**Directions for this task:** Count the rows below that contain the string "Lanzarote". Reply with the number alone.

**Extracted records:**
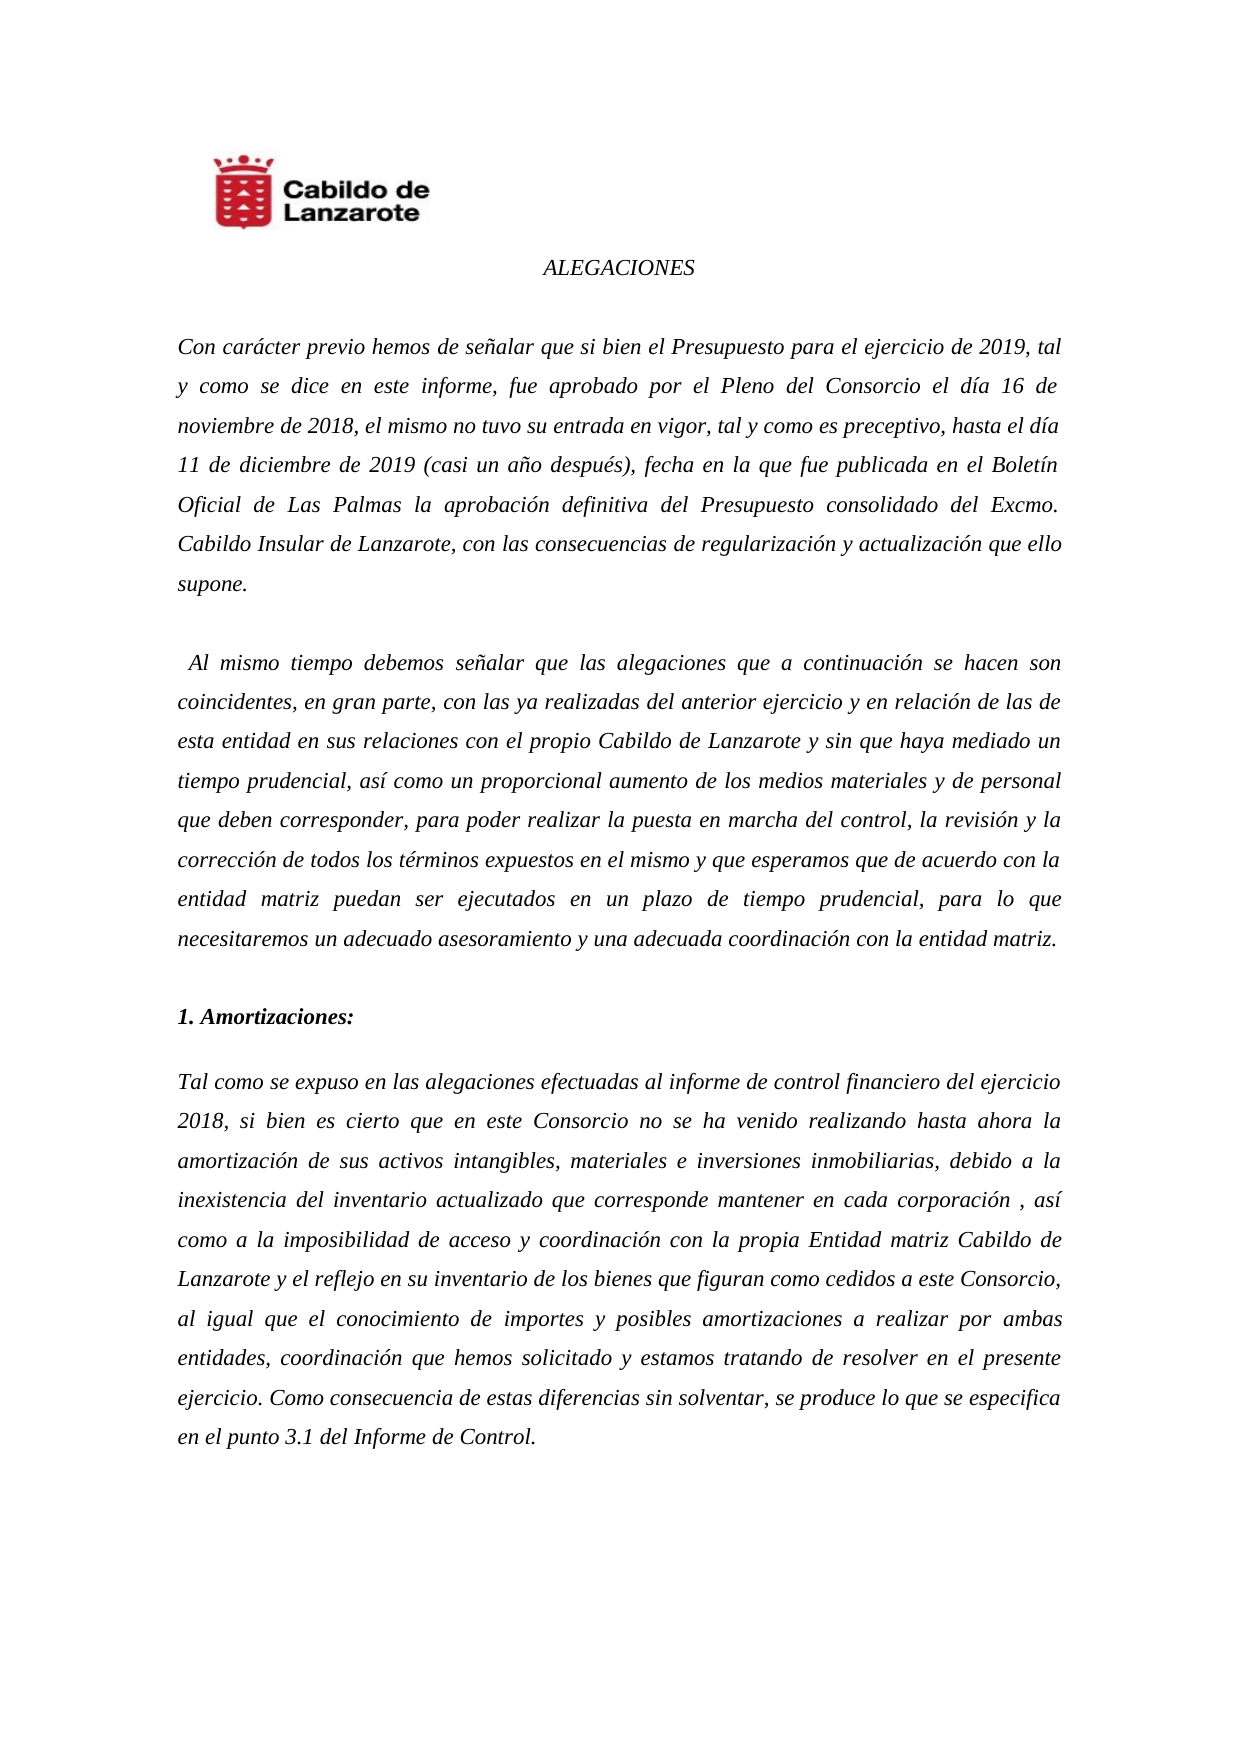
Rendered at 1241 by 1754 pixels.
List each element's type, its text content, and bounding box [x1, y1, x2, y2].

text Al mismo tiempo debemos señalar que las alegaciones que a continuación se hacen son coincidentes, en gran parte, con las ya realizadas del anterior ejercicio y en relación de las de esta entidad en sus relaciones con el propio Cabildo de Lanzarote y sin que haya mediado un tiempo prudencial, así como un proporcional aumento de los medios materiales y de personal que deben corresponder, para poder realizar la puesta en marcha del control, la revisión y la corrección de todos los términos expuestos en el mismo y que esperamos que de acuerdo con la entidad matriz puedan ser ejecutados en un plazo de tiempo prudencial, para lo que necesitaremos un adecuado asesoramiento y una adecuada coordinación con la entidad matriz. [177, 649, 1062, 951]
subtitle Amortizaciones: [177, 1003, 1190, 1030]
text Tal como se expuso en las alegaciones efectuadas al informe de control financiero del ejercicio 2018, si bien es cierto que en este Consorcio no se ha venido realizando hasta ahora la amortización de sus activos intangibles, materiales e inversiones inmobiliarias, debido a la inexistencia del inventario actualizado que corresponde mantener en cada corporación , así como a la imposibilidad de acceso y coordinación con la propia Entidad matriz Cabildo de Lanzarote y el reflejo en su inventario de los bienes que figuran como cedidos a este Consorcio, al igual que el conocimiento de importes y posibles amortizaciones a realizar por ambas entidades, coordinación que hemos solicitado y estamos tratando de resolver en el presente ejercicio. Como consecuencia de estas diferencias sin solventar, se produce lo que se especifica en el punto 3.1 del Informe de Control. [177, 1068, 1063, 1449]
text ALEGACIONES [208, 254, 1032, 280]
picture [212, 151, 431, 230]
text Con carácter previo hemos de señalar que si bien el Presupuesto para el ejercicio de 2019, tal y como se dice en este informe, fue aprobado por el Pleno del Consorcio el día 16 de noviembre de 2018, el mismo no tuvo su entrada en vigor, tal y como es preceptivo, hasta el día 11 de diciembre de 2019 (casi un año después), fecha en la que fue publicada en el Boletín Oficial de Las Palmas la aprobación definitiva del Presupuesto consolidado del Excmo. Cabildo Insular de Lanzarote, con las consecuencias de regularización y actualización que ello supone. [177, 333, 1062, 596]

**Written reply:** 3